Is there an opportunity to create another ByteDance or Pinduoduo with artificial intelligence?
Compared to previous years, this year's WAIC is characterized by practitioners no longer being confined to discussions of basic large models, but rather the emergence of more application-oriented products for vertical scenarios. This represents that the thinking of technical R&D personnel has become increasingly clear, and AI is getting closer to the lives of ordinary people.

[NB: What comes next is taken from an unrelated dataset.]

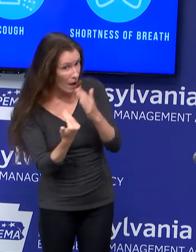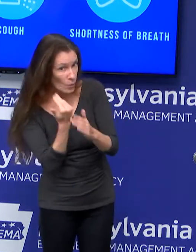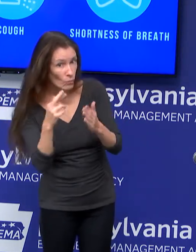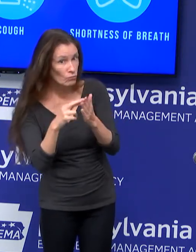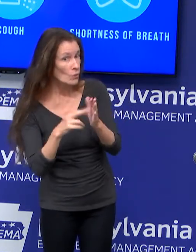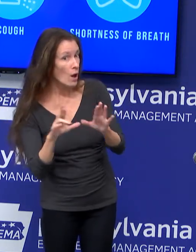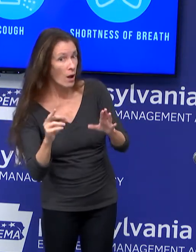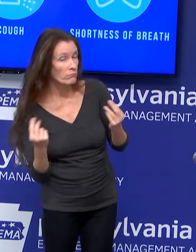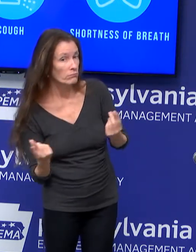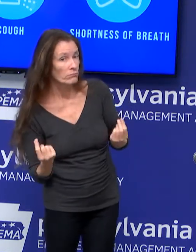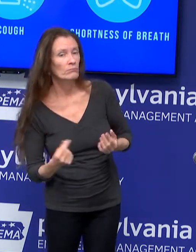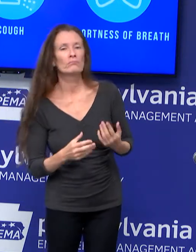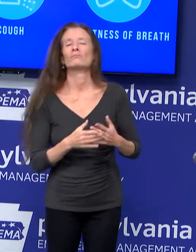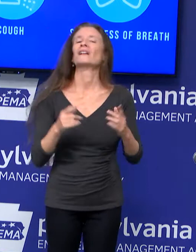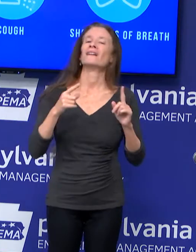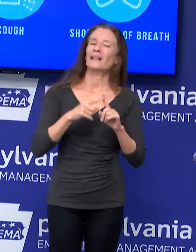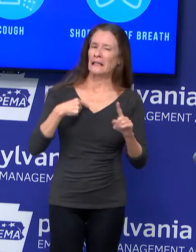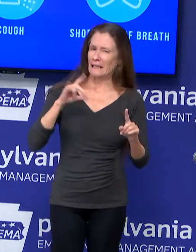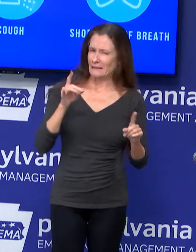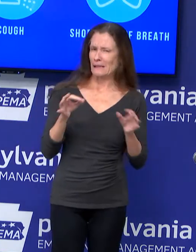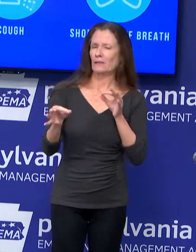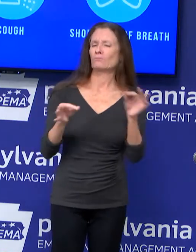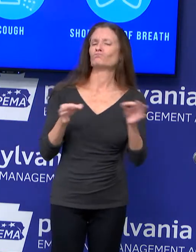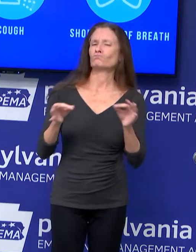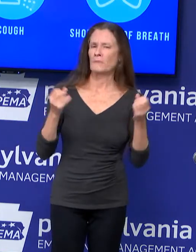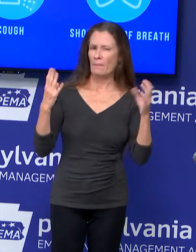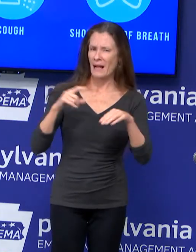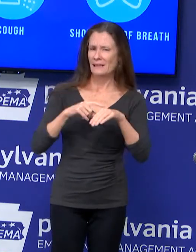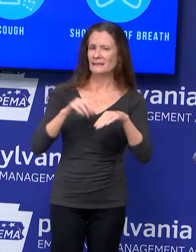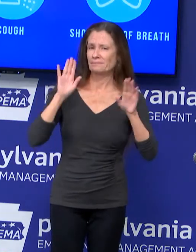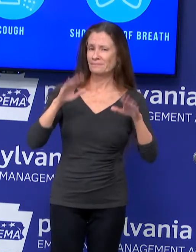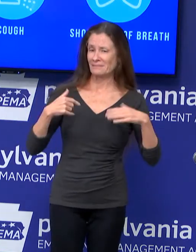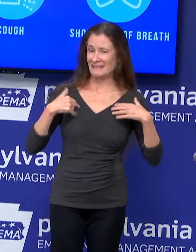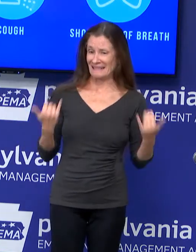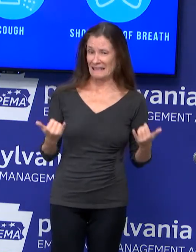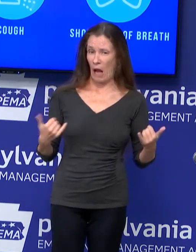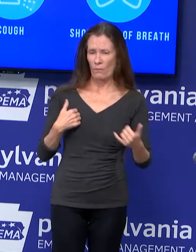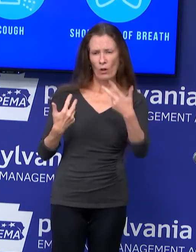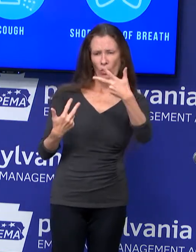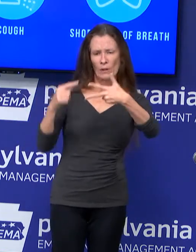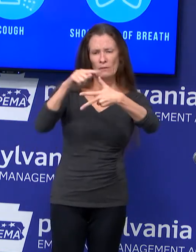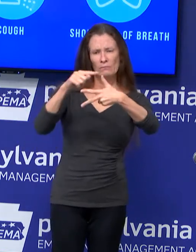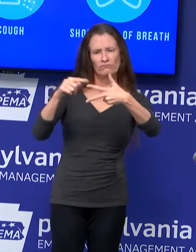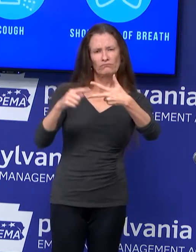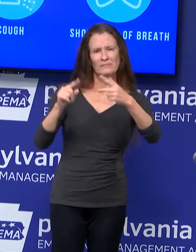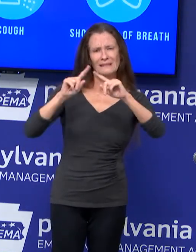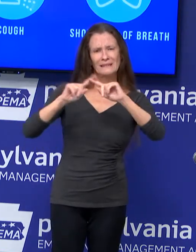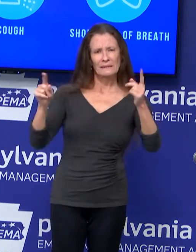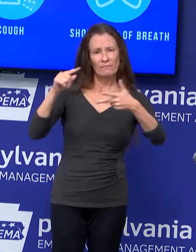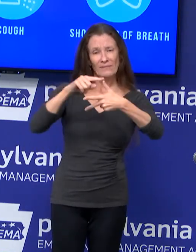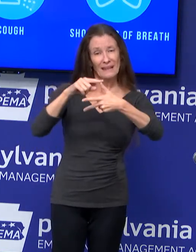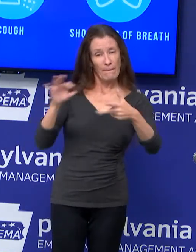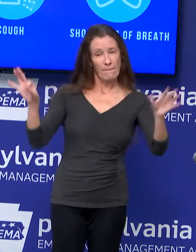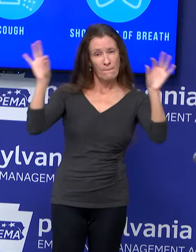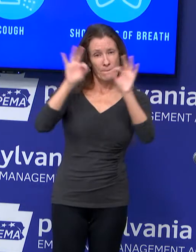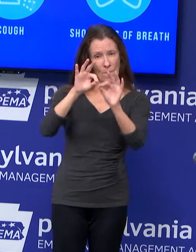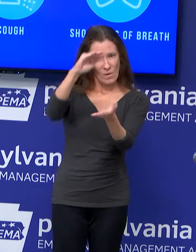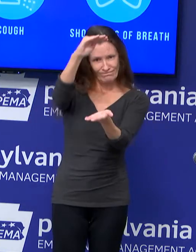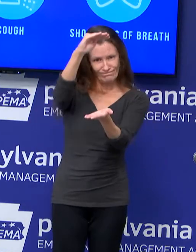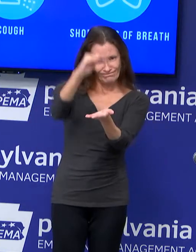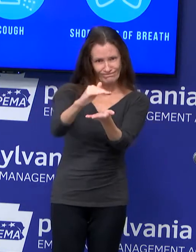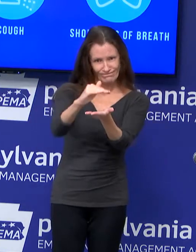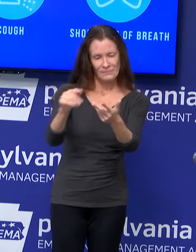there are three ways to address the pandemic, containment, mitigation, and the vaccine. In terms of mitigation, we already have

It has only been a short year and a half since ChatGPT was released at the end of 2022. Zhuang Minghao, Vice President and Chief Strategy Officer of Qiwan Technology, remembers that a year ago, discussions were still limited to AI applications in language and text. But now, the frequent hits in multi-modal sectors such as images, videos, audio, and music prove the vitality of the new wave.
In this AI wave of fierce competition, both startups and small and medium-sized companies have once again gained the opportunity to compete on the same stage as giant companies - just like the arena created by the mobile internet more than a decade ago.
Zhuang Minghao summarizes the current chaotic situation with the phrase "AI is a hidden card for entrepreneurs and an open card for big companies."
The so-called "open card for big companies" refers to the fact that for all large companies, doing AI today is a given, something that must be done to empower existing businesses, and something that is planned and paced. The "hidden card for entrepreneurs" refers to the fact that for startup companies, judging the direction of AI entrepreneurship is something that requires guessing and speculation.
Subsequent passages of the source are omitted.